You indicated that the applicant has told you that she is considering not joining the company because she may be pregnant. But it is not clear why this is so and whether she shares your concerns. She could have different reasons. If you do not already know, you could politely find out from her why she is considering not joining you.
But you must approach the situation with care. It is a sensitive issue and how you handle it and what you say to her will be key. Understanding the nature of the role and your concerns would be crucial to providing additional advice.

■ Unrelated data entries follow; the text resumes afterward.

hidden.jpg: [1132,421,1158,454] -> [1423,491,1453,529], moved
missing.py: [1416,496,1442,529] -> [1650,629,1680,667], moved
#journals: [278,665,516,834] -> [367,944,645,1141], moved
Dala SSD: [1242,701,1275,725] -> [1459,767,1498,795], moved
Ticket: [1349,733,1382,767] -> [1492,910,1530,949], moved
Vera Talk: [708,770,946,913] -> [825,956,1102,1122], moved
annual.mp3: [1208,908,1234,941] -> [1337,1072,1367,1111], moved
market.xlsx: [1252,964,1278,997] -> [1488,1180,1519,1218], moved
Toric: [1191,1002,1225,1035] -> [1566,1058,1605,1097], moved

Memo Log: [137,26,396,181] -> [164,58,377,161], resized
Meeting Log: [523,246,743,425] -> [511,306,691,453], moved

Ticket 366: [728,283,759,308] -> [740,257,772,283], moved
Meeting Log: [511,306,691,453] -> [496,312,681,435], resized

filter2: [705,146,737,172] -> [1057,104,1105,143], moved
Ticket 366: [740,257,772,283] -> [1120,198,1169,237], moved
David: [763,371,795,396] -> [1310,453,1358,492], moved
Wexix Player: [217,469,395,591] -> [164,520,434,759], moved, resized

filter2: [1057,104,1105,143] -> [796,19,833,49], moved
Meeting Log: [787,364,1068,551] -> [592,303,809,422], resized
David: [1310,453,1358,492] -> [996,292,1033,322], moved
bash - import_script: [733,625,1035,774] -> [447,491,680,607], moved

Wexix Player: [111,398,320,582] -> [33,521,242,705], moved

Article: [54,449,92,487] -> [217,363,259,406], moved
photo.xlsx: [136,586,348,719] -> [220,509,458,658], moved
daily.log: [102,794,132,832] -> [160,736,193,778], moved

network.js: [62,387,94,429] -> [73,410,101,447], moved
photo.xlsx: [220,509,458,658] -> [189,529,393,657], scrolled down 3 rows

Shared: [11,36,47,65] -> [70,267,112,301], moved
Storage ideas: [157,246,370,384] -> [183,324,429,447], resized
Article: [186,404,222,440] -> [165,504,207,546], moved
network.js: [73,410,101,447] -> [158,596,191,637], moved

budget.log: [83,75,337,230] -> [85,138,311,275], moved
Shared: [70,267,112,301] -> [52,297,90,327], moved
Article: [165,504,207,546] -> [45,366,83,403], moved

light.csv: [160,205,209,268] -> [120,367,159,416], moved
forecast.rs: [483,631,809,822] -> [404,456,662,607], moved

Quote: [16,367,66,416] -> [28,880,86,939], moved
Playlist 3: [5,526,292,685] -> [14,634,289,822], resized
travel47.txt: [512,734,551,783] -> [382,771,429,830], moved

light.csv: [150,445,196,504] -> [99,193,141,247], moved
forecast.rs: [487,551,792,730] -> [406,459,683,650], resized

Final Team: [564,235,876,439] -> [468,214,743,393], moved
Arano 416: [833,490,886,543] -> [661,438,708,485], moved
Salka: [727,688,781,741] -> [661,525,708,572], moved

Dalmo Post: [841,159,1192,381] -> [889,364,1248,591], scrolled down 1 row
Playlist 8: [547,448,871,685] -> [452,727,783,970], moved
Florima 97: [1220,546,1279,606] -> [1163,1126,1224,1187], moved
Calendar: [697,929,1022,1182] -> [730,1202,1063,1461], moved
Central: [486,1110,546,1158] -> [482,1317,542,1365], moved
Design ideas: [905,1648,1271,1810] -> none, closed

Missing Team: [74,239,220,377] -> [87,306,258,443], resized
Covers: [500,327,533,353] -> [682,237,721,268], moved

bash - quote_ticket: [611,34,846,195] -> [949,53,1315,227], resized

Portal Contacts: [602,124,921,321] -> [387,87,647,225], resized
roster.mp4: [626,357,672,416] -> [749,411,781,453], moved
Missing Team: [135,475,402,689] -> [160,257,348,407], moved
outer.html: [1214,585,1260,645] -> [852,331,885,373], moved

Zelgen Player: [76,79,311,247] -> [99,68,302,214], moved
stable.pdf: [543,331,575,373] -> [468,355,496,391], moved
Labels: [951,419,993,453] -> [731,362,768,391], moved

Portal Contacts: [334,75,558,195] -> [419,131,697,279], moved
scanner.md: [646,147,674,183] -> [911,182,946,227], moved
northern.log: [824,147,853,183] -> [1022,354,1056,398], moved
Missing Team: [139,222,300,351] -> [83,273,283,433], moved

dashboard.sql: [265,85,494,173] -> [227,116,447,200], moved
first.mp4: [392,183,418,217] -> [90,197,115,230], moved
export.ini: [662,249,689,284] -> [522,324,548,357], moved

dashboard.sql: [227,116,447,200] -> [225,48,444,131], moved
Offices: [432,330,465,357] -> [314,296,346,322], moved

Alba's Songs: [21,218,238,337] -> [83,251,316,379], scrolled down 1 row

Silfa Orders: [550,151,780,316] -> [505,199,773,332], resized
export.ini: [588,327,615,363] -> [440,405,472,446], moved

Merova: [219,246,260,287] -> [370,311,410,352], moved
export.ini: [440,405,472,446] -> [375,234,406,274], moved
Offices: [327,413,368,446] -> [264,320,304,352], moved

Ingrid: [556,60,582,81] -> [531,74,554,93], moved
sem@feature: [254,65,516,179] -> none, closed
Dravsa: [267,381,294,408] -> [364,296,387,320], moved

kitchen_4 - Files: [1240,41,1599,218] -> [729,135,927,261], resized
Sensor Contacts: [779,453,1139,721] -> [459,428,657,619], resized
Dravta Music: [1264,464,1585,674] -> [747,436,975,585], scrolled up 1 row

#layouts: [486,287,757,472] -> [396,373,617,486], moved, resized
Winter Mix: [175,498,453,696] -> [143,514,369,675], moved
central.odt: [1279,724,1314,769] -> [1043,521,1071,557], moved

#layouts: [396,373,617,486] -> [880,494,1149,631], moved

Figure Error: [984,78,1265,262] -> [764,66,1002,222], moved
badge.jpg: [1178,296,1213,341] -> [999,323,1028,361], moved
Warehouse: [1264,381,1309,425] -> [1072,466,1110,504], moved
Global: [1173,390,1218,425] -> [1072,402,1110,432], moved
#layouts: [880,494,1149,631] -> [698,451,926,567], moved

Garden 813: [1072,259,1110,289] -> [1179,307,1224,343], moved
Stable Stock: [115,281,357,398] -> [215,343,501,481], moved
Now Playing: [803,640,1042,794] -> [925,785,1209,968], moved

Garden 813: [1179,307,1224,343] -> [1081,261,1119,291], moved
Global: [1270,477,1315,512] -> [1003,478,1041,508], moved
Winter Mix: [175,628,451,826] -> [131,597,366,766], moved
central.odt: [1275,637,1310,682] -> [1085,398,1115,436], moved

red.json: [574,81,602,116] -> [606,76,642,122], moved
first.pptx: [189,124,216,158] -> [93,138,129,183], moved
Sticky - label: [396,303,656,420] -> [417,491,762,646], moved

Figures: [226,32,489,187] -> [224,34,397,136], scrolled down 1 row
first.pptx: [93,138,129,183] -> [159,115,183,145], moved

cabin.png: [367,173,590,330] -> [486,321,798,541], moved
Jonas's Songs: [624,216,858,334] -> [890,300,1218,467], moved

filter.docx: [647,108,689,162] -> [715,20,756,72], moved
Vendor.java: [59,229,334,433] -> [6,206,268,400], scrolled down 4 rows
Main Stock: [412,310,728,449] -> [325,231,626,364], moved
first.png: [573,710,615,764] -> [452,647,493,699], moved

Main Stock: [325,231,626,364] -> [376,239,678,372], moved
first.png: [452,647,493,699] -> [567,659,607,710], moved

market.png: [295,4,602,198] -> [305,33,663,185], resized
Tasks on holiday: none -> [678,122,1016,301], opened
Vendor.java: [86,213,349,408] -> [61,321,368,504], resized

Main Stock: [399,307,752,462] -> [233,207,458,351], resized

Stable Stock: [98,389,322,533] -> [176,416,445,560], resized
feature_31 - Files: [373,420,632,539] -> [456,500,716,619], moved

This means that the guidance we can give you is limited and you should seek further legal support.
If offering the candidate a fixed-term contract, you would need to be careful, however, as there is a good chance that she would interpret the move as unfavourable treatment. There is also definitely a risk that this could constitute discrimination. As a result, it would be sensible to take more detailed advice before going down this route.
If it turns out that the applicant is pregnant (your commentary suggests that this is not definitely the case), then you are under a duty to assess workplace risks and alter working conditions or hours to avoid any significant risk to her health and safety as a new or expectant mother. In some instances, workers may need to be suspended on health and safety grounds (you would usually take medical advice to this effect).
If the applicant decides that she does want to accept your current job offer, one approach could be to undertake a risk assessment as a means of identifying any issues in order to deal with them accordingly.
But the employee herself is also free to raise any concerns that she has. At this point, it may be possible to start a dialogue about ways to mitigate any problems identified in the risk assessment or by her. Trying to pre-empt the situation could land you in difficulties, despite your best intentions, however.
After taking maternity leave, women do have the right to return to the job that they had previously. There are some circumstances under which this may not be possible, for example, if the role is redundant – although even then special rules apply, for example, the individual concerned has to be offered suitable alternative employment.
Adam Partington is a solicitor at Speechly Bircham LLP.